My Family
My life has been good and my family is all that a person could ask for.
My father was Alden L. Olson, he was born in 1915 and he went to be with the Lord on December 17th, 1987. He lead a good life! I wish it could have been longer but God choose to take him and I cannot question the wisdom of the maker of the universe.
My dad was a great father! I like to brag about him because if you were his son or daughter you would too! He loved children, loved to teach them things and he took the time to have fun and laugh with all kids he met. Kids loved him too and liked to make him laugh!
His mother (Ruth Johnson) died of smallpox when he was only nine years old. He was the oldest of the five boys she left behind. His father (August Emmanuel Olson) married Ruth's younger sister (Mildred Johnson) a few years later and she gave my dad five sisters/cousins/whatever and one more brother/cousin/whatever. I guess it was common for things like that to happen out on the "frontier" here in Minnesota. It made the family a lot closer than most "step" families would be.

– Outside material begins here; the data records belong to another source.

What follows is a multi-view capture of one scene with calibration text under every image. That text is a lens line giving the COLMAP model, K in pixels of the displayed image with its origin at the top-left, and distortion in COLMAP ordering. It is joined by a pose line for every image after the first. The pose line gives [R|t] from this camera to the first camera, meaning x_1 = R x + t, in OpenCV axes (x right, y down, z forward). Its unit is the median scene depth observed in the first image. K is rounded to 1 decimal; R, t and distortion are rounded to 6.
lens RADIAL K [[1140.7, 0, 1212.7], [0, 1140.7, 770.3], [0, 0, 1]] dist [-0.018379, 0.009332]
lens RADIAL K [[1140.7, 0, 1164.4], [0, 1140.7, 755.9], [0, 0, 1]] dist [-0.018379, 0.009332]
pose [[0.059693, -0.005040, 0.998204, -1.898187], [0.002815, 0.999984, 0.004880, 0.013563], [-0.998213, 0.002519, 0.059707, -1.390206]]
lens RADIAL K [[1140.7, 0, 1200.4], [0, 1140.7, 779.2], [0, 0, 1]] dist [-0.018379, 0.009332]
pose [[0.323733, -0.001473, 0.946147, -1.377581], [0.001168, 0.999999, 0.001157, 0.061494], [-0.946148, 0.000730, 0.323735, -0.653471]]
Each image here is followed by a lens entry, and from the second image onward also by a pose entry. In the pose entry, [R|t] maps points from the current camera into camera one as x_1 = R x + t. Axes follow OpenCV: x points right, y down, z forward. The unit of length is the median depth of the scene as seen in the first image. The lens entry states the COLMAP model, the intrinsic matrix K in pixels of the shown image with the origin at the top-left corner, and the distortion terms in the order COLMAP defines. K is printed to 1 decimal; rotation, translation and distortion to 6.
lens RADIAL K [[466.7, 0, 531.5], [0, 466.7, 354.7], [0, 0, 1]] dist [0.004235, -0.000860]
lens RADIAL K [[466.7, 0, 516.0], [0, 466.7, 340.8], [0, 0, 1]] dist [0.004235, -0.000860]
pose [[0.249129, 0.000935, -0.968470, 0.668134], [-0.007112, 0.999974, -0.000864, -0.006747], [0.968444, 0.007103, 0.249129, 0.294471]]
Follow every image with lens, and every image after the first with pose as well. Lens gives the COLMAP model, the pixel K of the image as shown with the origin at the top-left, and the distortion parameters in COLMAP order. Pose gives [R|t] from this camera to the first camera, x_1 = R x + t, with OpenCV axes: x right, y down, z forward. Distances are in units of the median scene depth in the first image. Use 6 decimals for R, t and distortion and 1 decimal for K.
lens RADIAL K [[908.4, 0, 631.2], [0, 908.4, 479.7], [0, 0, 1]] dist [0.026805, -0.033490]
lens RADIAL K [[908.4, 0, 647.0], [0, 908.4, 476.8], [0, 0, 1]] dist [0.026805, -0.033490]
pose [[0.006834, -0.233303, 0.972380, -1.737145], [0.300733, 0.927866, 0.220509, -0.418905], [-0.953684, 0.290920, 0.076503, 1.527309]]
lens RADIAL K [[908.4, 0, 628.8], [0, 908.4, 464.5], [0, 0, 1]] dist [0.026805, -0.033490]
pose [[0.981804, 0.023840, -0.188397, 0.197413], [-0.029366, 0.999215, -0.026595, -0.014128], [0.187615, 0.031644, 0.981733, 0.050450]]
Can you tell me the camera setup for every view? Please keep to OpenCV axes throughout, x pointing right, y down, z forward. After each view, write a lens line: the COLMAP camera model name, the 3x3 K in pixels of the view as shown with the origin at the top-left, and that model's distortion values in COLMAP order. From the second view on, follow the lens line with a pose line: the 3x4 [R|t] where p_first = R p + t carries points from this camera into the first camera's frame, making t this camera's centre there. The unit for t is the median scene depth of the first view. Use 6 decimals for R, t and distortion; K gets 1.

My dad had to quit school when he finished eighth grade. He never had the benefit of a higher education but that never slowed him down from being the best at what he did. He learned arc welding in night school and taught himself everything he could about automobiles and trucks. He worked at various shipyards and truck shops as a welder and or a heavy truck mechanic most of his life. He made middle management by the time he retired from the local shipyard in Superior Wisconsin.
When he was in his late teens, he also worked on a ranch in Montana for a few years. He left Duluth with a close friend and "hopped a train" to see what the West was like. It was during the "great depression" and jobs were few. Men had to "ride the rails" to wherever they could find work. After he married my mom (Beulah) a few years they moved back out to Montana for a few years where my only brother (Larry) was born. An odd note, Larry is nine years older than I am, and if we had both been born in the same time zone, we would be exactly nine years apart. I was born just before midnight on the 16th, central time zone and he was born just before 1:00 am in the mountain time zone. My folks moved back to Minnesota when the war started as they needed welders in the shipyard here that was building small "Corvette" class destroyer escort ships. They stayed here the rest of their lives.
My brother and I were both only children! I make that statement based on the fact that if more than six years separate siblings, they are for all practical purposes separate "single" children. It has only been in the past few years that we are starting to have things in common. I was mostly a pain in his side while I was growing up and he was just the resident big guy who picked on me. I am surprised I survived, he had me jump off a roof of our barn into a hay pile once to see if it was safe, he pushed me down a flight of stairs (inside a big box) just to see what would happen. Another time, I cut my head with a sharp piece of metal (don't ask what I was doing) and he made me sit and watch his baseball practice with a towel wrapped around my head instead of doing anything about it. I lived and I hold no grudges against him, I would have probably done the same thing if I were him. I got even once in a while and made his life miserable from time to time. Don't ask how I put an arrow into the top of his best friends 49 Ford convertible's trunk lid either - I won't tell, just say it was really, really stupid.
On November 13th 2002 my mom went "home" to be with my dad, she would have been 85 in a few weeks. She worked most of my childhood for a second income and because she was very good at office work and liked working. She was an executive secretary for a few years and when the office she worked in closed, she taught short hand in school for a while. She eventually got a job at the U.S. Air Force base that used to be in Duluth. She retired from the Air Force a few years before my dad retired. She is missed.
I married my wife Lynette in 1971 and I love her more now than I did then. I hope we have many more years together. I am six feet four inches tall and she is five feet tall, so I guess that would be the thing you notice first when you meet us. We are a match even though it is a huge size difference. Lynette is strong in so many areas that I am weak in and vice-versa.
Our kids are the best! God gave us two wonderful children, Matthew (1974) and Alana (1976). Matthew is just finishing his Master's degree from University of Illinois, Urbana. Matthew has two B.S. degrees from the University of Minnesota all ready and looks forward to getting a job and a life outside the school setting. Alana got her B.A. degree in 1999 and moved to Seattle Washington. She has an apartment, a good job, and is thinking about a pet. Both of them graduated from every school they attended, with honors. They are good citizens and make Lynette and I proud to be their parents.
I won't bore you with more details about all the rest of the family, they have their stories and they can tell them.